Berlin (ks). Das Defizit der gesetzlichen Krankenkassen hat sich im ersten Halbjahr 2001 auf über fünf Milliarden Mark erhöht. Bundesgesundheitsministerin Ulla Schmidt bestätigte diese Zahl vergangenen Donnerstag in Berlin. Eine Möglichkeit, höhere Beiträge kurzfristig zu verhindern, sieht die Ministerin derzeit nicht.

Rechnerisch bedeute das Defizit einen Anstieg der Beiträge um 0,2 bis 0,3 Punkte. Schmidt erwartet jedoch, dass sich die Situation im zweiten Halbjahr entspannt und sich das Defizit zum Jahresende nicht weiter erhöhen wird. Verantwortlich für den Anstieg sei vor allem die flaue Entwicklung am Arbeitsmarkt.
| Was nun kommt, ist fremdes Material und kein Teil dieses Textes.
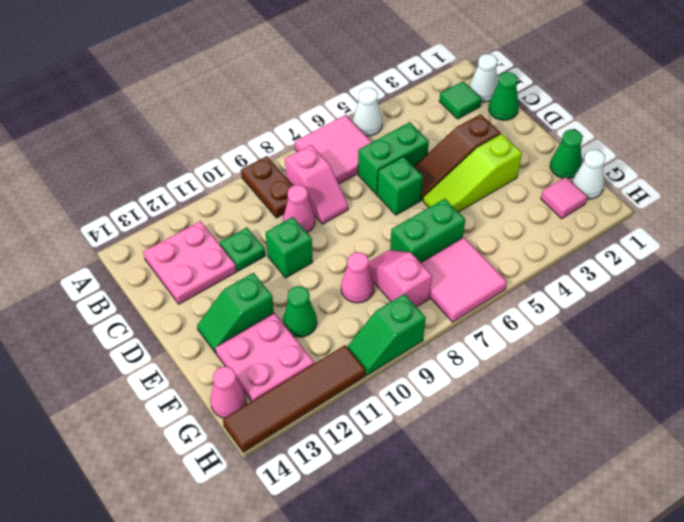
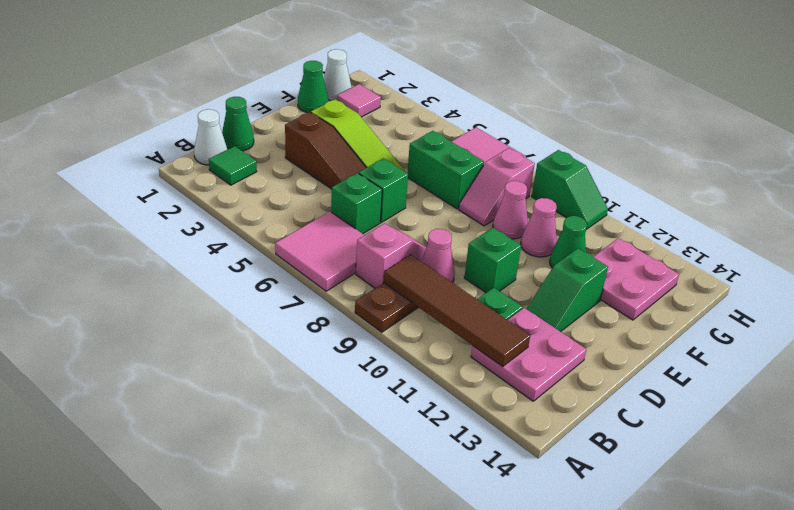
white 1x1 cone [353,88,382,136] -> none
green 1x2 brick [358,122,429,194] -> green 1x1 brick [331,173,382,234]
green 1x2 slope [197,273,274,353] -> green 1x2 slope turned to [526,248,608,332]
pink 1x1 cone [210,367,246,418] -> pink 1x1 cone moved to [521,198,557,257]
brown 1x4 tile [223,345,366,452] -> brown 1x4 tile moved to [384,255,530,367]

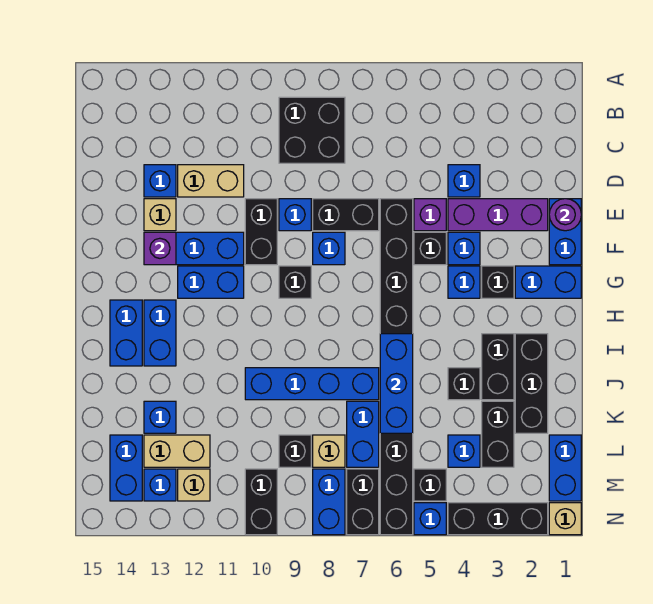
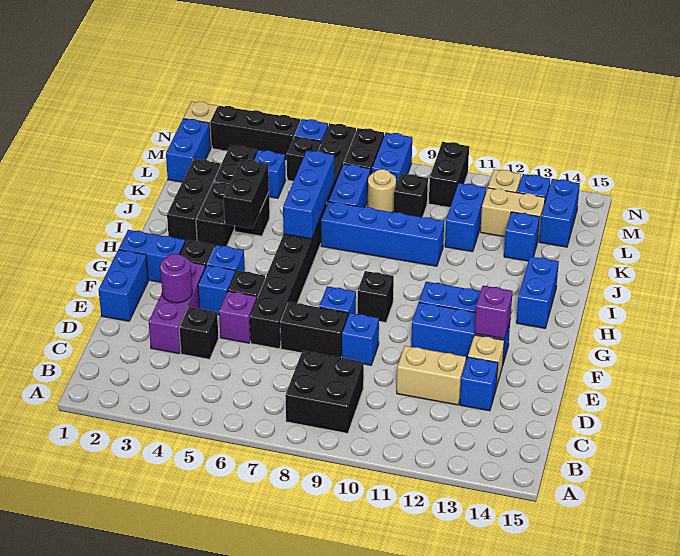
blue 1x1 brick [448,165,480,197] -> black 1x1 brick [179,307,219,359]
purple 1x1 round brick [549,199,581,231] -> purple 1x1 round brick moved to [160,254,192,303]
purple 1x3 brick [448,199,548,231] -> purple 1x3 brick turned to [149,262,205,354]
black 1x2 brick [245,199,277,265] -> black 1x2 brick moved to [224,159,269,229]
blue 1x2 brick [144,300,176,366] -> blue 1x2 brick moved to [445,183,486,252]
tan 1x1 brick [313,435,345,467] -> tan 1x1 round brick [368,169,396,212]

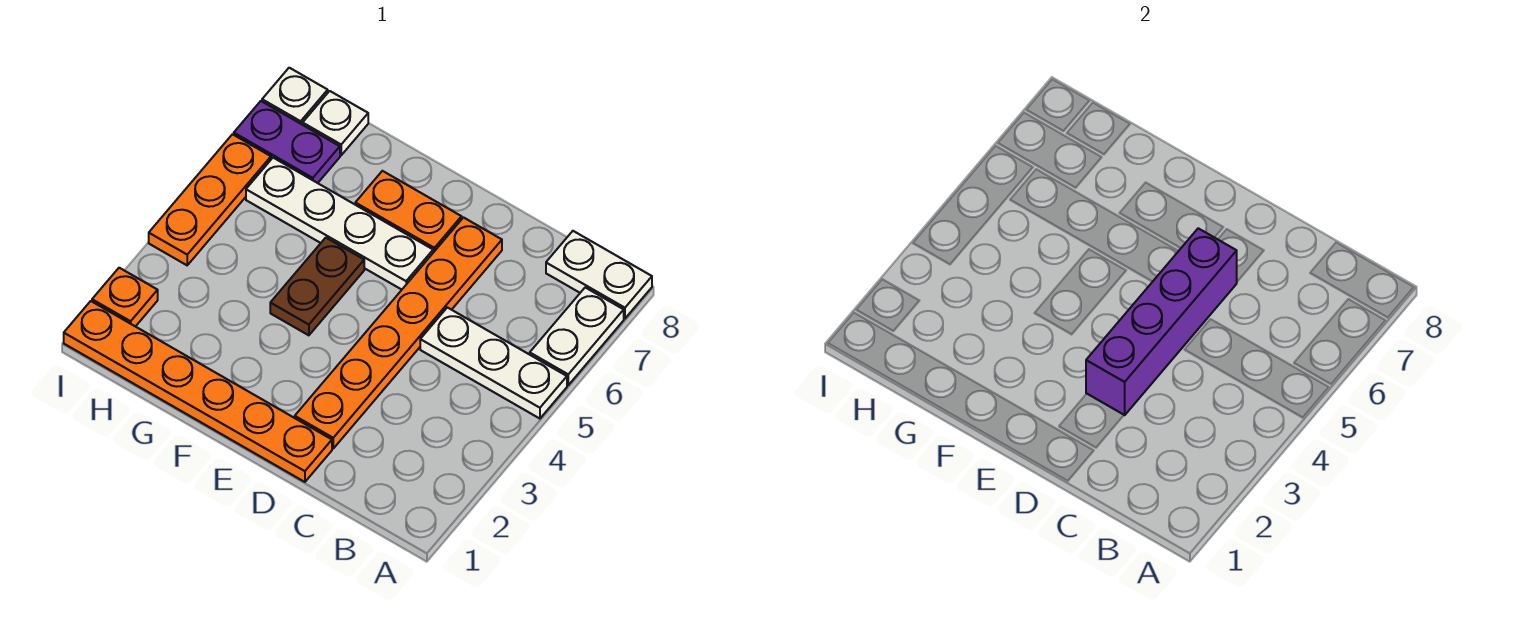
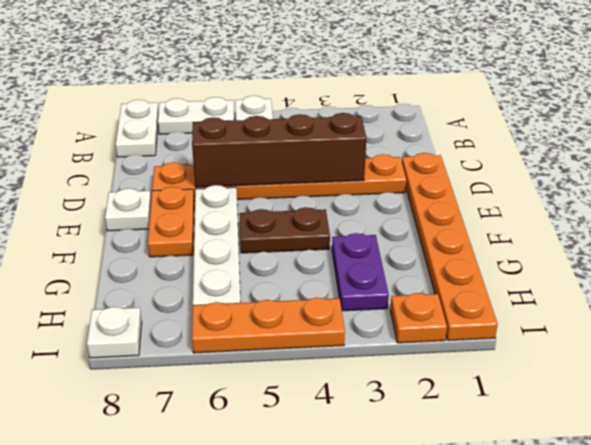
purple 1x4 brick [1086,228,1237,415] -> brown 1x4 brick [192,113,366,187]
purple 1x2 plate [234,101,340,183] -> purple 1x2 plate moved to [332,233,389,311]
white 1x1 plate [303,91,368,155] -> white 1x1 plate moved to [105,189,151,231]

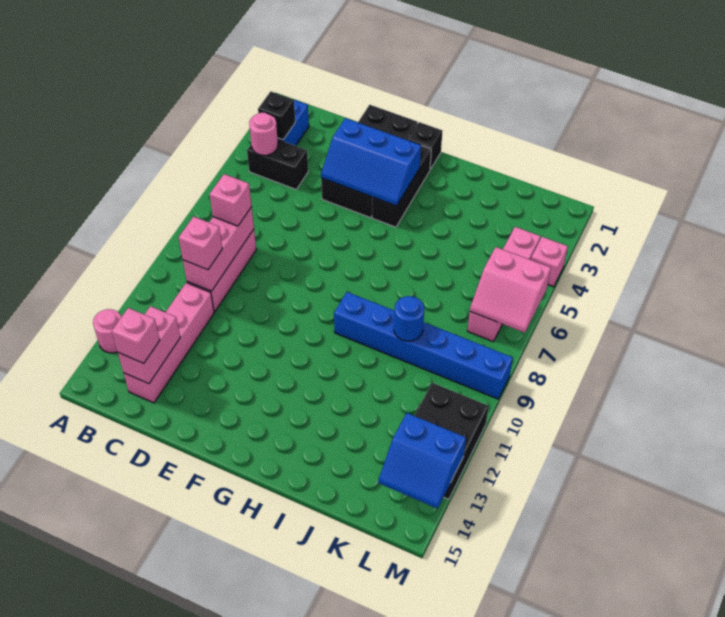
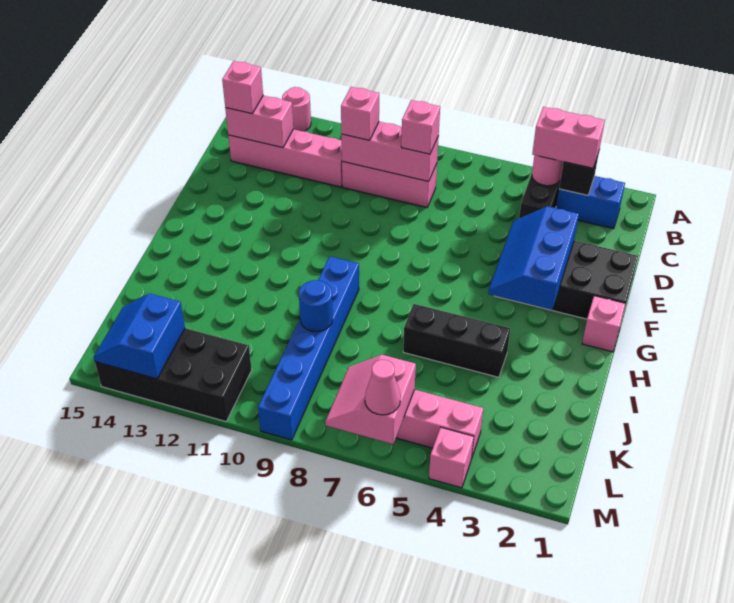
none -> pink 1x2 brick [532,107,605,168]
black 1x1 brick [408,122,442,169] -> pink 1x1 brick [582,296,626,352]
black 1x3 brick [372,145,431,227] -> black 1x3 brick moved to [403,304,510,377]
black 2x3 brick [414,383,489,499] -> black 2x4 brick [95,328,252,421]
none -> pink 1x1 cone [365,360,401,415]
Zudem hätten die Kassen schon länger erforderliche Beitragserhöhungen aus Wettbewerbsgründen zurückgehalten. Aber auch die Ausgaben für Medikamente seien weiter in die Höhe geschnellt. Die "Süddeutsche Zeitung" berichtete vergangene Woche, dass sie bei den Ersatzkassen in den alten Bundesländern um 15 Prozent, in den neuen Bundesländern gar um 19 Prozent angestiegen seien. Die gestiegenen Arzneimittelausgaben führt die Ministerin nicht auf die Abschaffung des Arzneimittelbudgets zurück: "Das klassische Budget hat nicht zu einer Senkung der Arzneimittelausgaben geführt." Die Regierung habe in den vergangenen Monaten gegensteuernde Maßnahmen ergriffen, die sich allerdings jetzt noch nicht in den Zahlen der Kassen niederschlagen könnten. So verwies Schmidt auf die neue Festbetragsregelung und die Arzneimittelvereinbarungen zwischen Kassenärztlichen Vereinigungen und Krankenkassen.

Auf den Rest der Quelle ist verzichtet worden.